Сегодня вниманию читателей представляется письмо лейтенанта Константина Пилкина, одного из участников обороны Петропавловского порта в августе 1854 года.

Вячеслав Скалацкий

Предисловие Б. П. Полевого

Лейтенант Константин Павлович Пилкин прибыл в Петропавловск на фрегате «Аврора». Во время Петропавловского боя ему было 24 года (он родился 26 декабря 1829 года). Он командовал одним из отрядов, штурмовавших Никольскую гору. За проявленное геройство был награжден орденом Св. Владимира 4-й степени с мечами и произведен в капитан-лейтенанты. Генерал-губернатор Восточной Сибири И. Н. Муравьев, оценив деловые качества Пилкина, в 1855 году отдал распоряжение о назначении К. Я. Пилкина командиром знаменитой паровой шхуны «Восток» (вместо В. А. Римского-Корсакова).

В 1856–1859 гг. он командовал военным кораблем «Абрек».

С 1888 года Пилкин был председателем морского технического комитета, а с 14 мая 1896 года был полным адмиралом.
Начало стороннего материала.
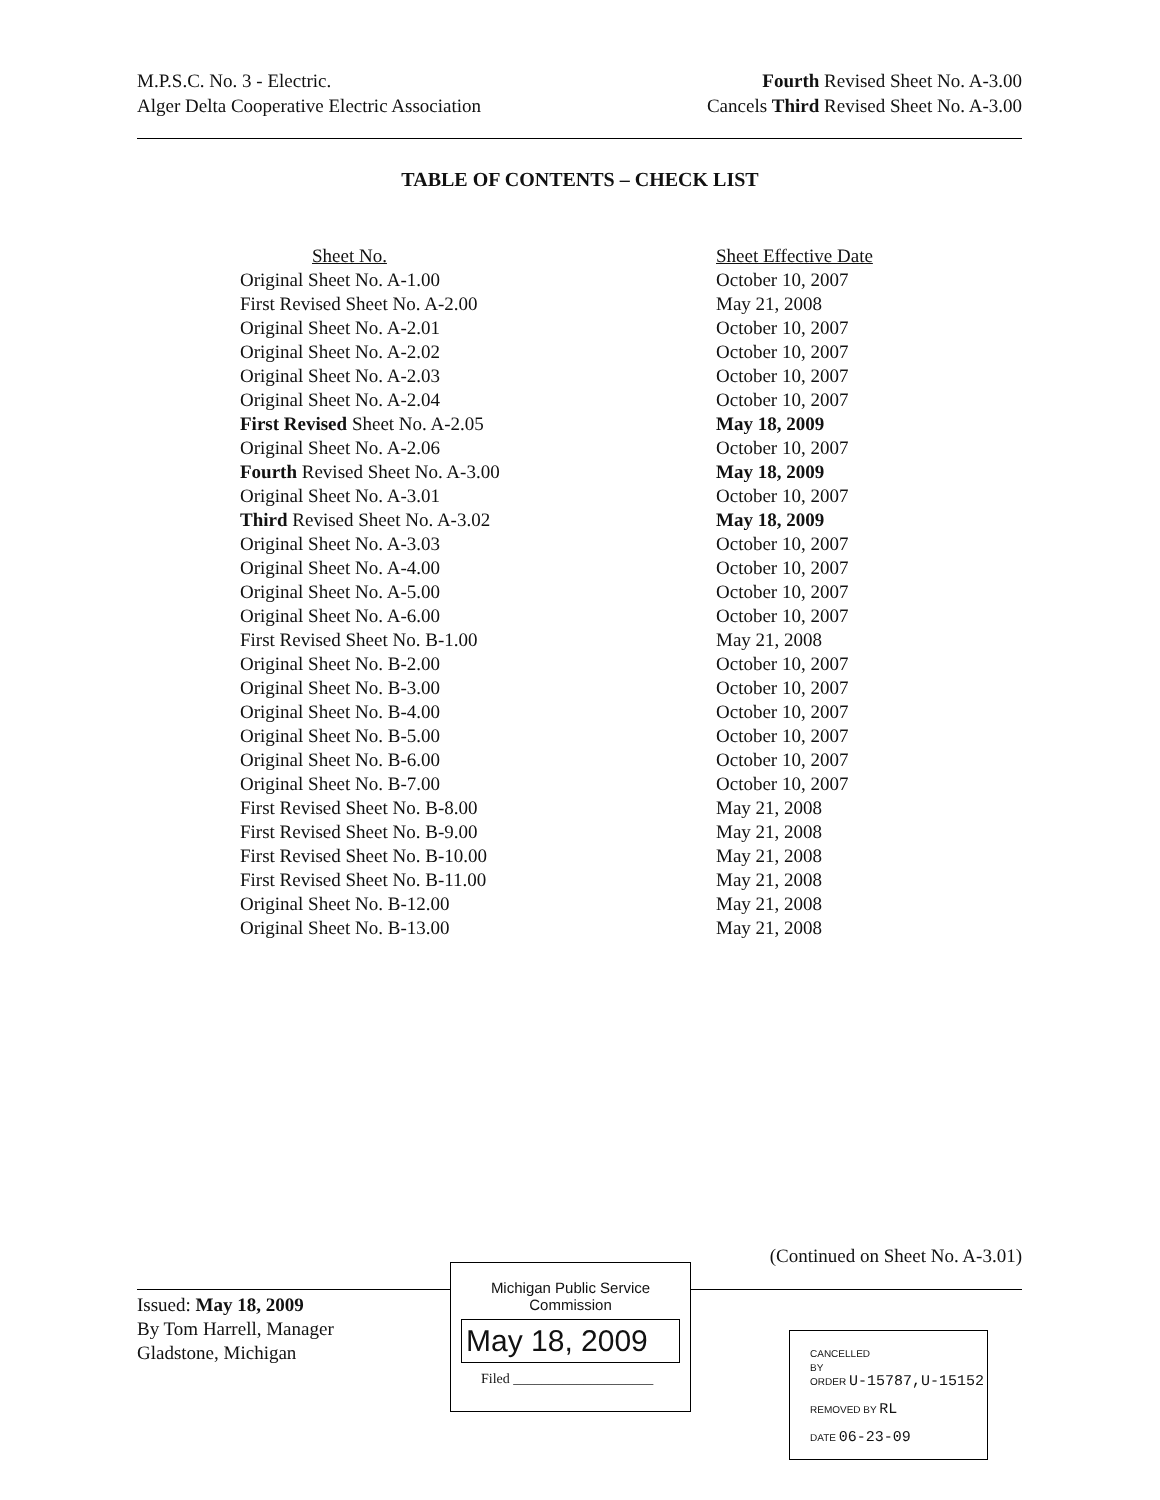M.P.S.C. No. 3 - Electric.
Alger Delta Cooperative Electric Association
Fourth Revised Sheet No. A-3.00
Cancels Third Revised Sheet No. A-3.00
TABLE OF CONTENTS – CHECK LIST
| Sheet No. | Sheet Effective Date |
| --- | --- |
| Original Sheet No. A-1.00 | October 10, 2007 |
| First Revised Sheet No. A-2.00 | May 21, 2008 |
| Original Sheet No. A-2.01 | October 10, 2007 |
| Original Sheet No. A-2.02 | October 10, 2007 |
| Original Sheet No. A-2.03 | October 10, 2007 |
| Original Sheet No. A-2.04 | October 10, 2007 |
| First Revised Sheet No. A-2.05 | May 18, 2009 |
| Original Sheet No. A-2.06 | October 10, 2007 |
| Fourth Revised Sheet No. A-3.00 | May 18, 2009 |
| Original Sheet No. A-3.01 | October 10, 2007 |
| Third Revised Sheet No. A-3.02 | May 18, 2009 |
| Original Sheet No. A-3.03 | October 10, 2007 |
| Original Sheet No. A-4.00 | October 10, 2007 |
| Original Sheet No. A-5.00 | October 10, 2007 |
| Original Sheet No. A-6.00 | October 10, 2007 |
| First Revised Sheet No. B-1.00 | May 21, 2008 |
| Original Sheet No. B-2.00 | October 10, 2007 |
| Original Sheet No. B-3.00 | October 10, 2007 |
| Original Sheet No. B-4.00 | October 10, 2007 |
| Original Sheet No. B-5.00 | October 10, 2007 |
| Original Sheet No. B-6.00 | October 10, 2007 |
| Original Sheet No. B-7.00 | October 10, 2007 |
| First Revised Sheet No. B-8.00 | May 21, 2008 |
| First Revised Sheet No. B-9.00 | May 21, 2008 |
| First Revised Sheet No. B-10.00 | May 21, 2008 |
| First Revised Sheet No. B-11.00 | May 21, 2008 |
| Original Sheet No. B-12.00 | May 21, 2008 |
| Original Sheet No. B-13.00 | May 21, 2008 |
(Continued on Sheet No. A-3.01)
Issued: May 18, 2009
By Tom Harrell, Manager
Gladstone, Michigan
Michigan Public Service
Commission
May 18, 2009
Filed ____________________
CANCELLED
BY
ORDER U-15787,U-15152
REMOVED BY RL
DATE 06-23-09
Письмо к матери было впервые опубликовано историком флота Андреем де-Ливроном в 1911 году в «Морском сборнике» (№ 3, с. 13–27). Обширные цитаты из этого письма также приводились и в книге А. де-Ливрона «Петропавловский бой» (к 60-летней годовщине). СПб, 1914, с. 4, 7 и 10.

ПИСЬМО К МАТЕРИ

Всемогущий Бог даровал нам победу! Славную, блестящую победу над впятеро сильнейшим неприятелем, и после благодарения милосердному Богу первым моим делом спешу поделиться радостью с тобой, моя неподражаемая, дорогая маменька, и уведомить, что благодаря твоим молитвам Бог хранил меня, и что в настоящую минуту я здоров как нельзя лучше. Напрасно сожалел я, что заброшенный на другой конец нашей славной России, я буду принужден оставаться в бездействии и только слышать отголосок славных битв нашего Отечества. Нет: добрая судьба одарила нас такою битвой, какой смело могут завидовать наши сослуживцы. И в этой битве, или, вернее сказать, битвах, потому что их было несколько, первое место занимает фрегат «Аврора», и ему принадлежит большая половина победы. Но я лучше постараюсь, в нескольких словах, передать тебе, моя бесценная маменька, все дело; уверен, что подробности не утомят тебя, потому что они будут касаться одного из сыновей твоих.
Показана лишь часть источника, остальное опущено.